When .NET was being designed and introduced, it was notable not only in the ways in which it “borrowed” from Java, but also in the ways in which it parted from it. Some decisions were obviously good (dumping checked exceptions comes to mind) while some were clearly troubling (non-virtual methods by default).
Some, though, seemed insignificant at the time until you come up against them. Today’s example:
When is the stack trace for an exception generated?
In Java, the stack trace is generated when an exception is created, and in .NET it’s generated when the exception is thrown. In practical terms, with 99% of throws looking like this, it hardly matters:
throw new SomeException();
The creation and the throw actually happen on the same line of code. The stack trace is identical in both cases.
However, this seemingly small decision has rippling impact throughout the framework and languages. How many times have you seen this code and cringed?
catch(Exception ex)
{
DoSomething();
throw ex;
}
We’ve all seen it. That “throw ex” line destroys the original stack trace and replaces it with your own. The C# language team even had to invent a way to “re-throw an exception without destroying the original stack trace”, which is “throw;” on a line all by itself.
This probably should’ve been the clue that the wrong decision was made.

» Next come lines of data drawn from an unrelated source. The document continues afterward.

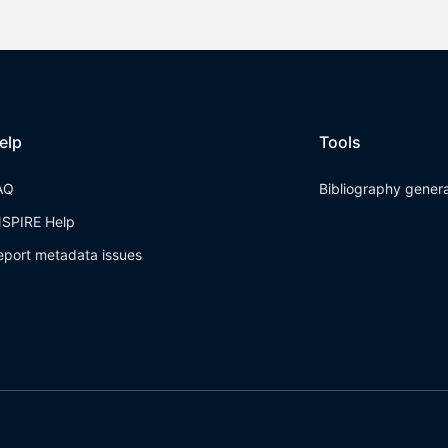
elp
Tools
AQ
Bibliography gener
NSPIRE Help
eport metadata issues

It’s reasonable to think that there might be a time when you have an exception object, outside of a catch block, and you want to re-throw that exception as though it were never caught. In fact, the framework team themselves came across just such a situation and invented their own hack to handle it, and built it into the Exception class.
When you are talking to a class via remoting, an exception thrown by the remote component is caught by the remote end and serialized back to the transparent proxy. The transparent proxy (which is what the client code is talking to) needs to experience that exception just as though it had been thrown locally. The problem is, we’re not in a catch block; we have a hydrated exception, but need to re-throw it without trashing the stack trace.
There is a private field inside of Exception into which you can stuff a stack trace which says “when I throw you, this is your stack trace; don’t make a new one”. This sample helper method shows you how to do the work:
public static void RethrowWithNoStackTraceLoss(Exception ex)
{
FieldInfo remoteStackTraceString =
typeof(Exception).GetField("_remoteStackTraceString",
BindingFlags.Instance | BindingFlags.NonPublic);
remoteStackTraceString.SetValue(ex, ex.StackTrace);
throw ex;
}
I first ran across this trick via Peter Provost pointing me to Chris Taylor’s blog post on the subject. I’ve used it several times now (in ObjectBuilder and xUnit.net), and I’m thankful for it every time I run across it.
Since we’re talking about exceptions…
One of my biggest gripes about exceptions relates to reflection. The remoting team obviously went to great lengths to hide the fact that you were talking to a transparent proxy instead of the real object. That’s really the whole reason this hack exists in the first place. You can treat a transparent proxy just like the real thing.
It’s not so easy with Reflection. If you invoke something through reflection, and it throws an exception, the reflection infrastructure catches that exception and wraps it in TargetInvocationException. It’s basically an “I was here!” exception: the thing you actually care about it partially obscured by it. Nobody ever really cares about TargetInvocationException; it’s just a reminder that you’re doing things differently than normal, and you can’t treat some thing like you normally would.
I use this re-throw trick when reflection is an unimportant implementation detail (which it almost always is). For example, when running a test in xUnit.net, the test method is invoked via reflection; the person writing the test shouldn’t ever care about that detail. If every exception that was thrown in a test was reported as a TargetInvocationException, I’m pretty sure people would be telling us it was a bug.
So our implementation of TestCommand.Execute() uses this code instead:
public MethodResult Execute(object testClass)
{
try
{
testMethod.Invoke(testClass, null);
}
catch (TargetInvocationException ex)
{
ExceptionUtility.RethrowWithNoStackTraceLoss(ex.InnerException);
}
return new PassedResult(testMethod, Parameters);
}
We originally spun in a loop at the point where we caught exceptions and turned them into FailedResult, stripping off any TargetInvocationExceptions that were contained. But that made testing for TargetInvocationException difficult in some cases, because you couldn’t differentiate between a TargetInvocationException you didn’t care about from one you did.
As such, everywhere that we use reflection, you’ll find a try/catch like this, eradicating the less-than-useless TargetInvocationException from the exception stack. Every time we have to write it, it makes me wish the reflection team had just done the right thing in the first place.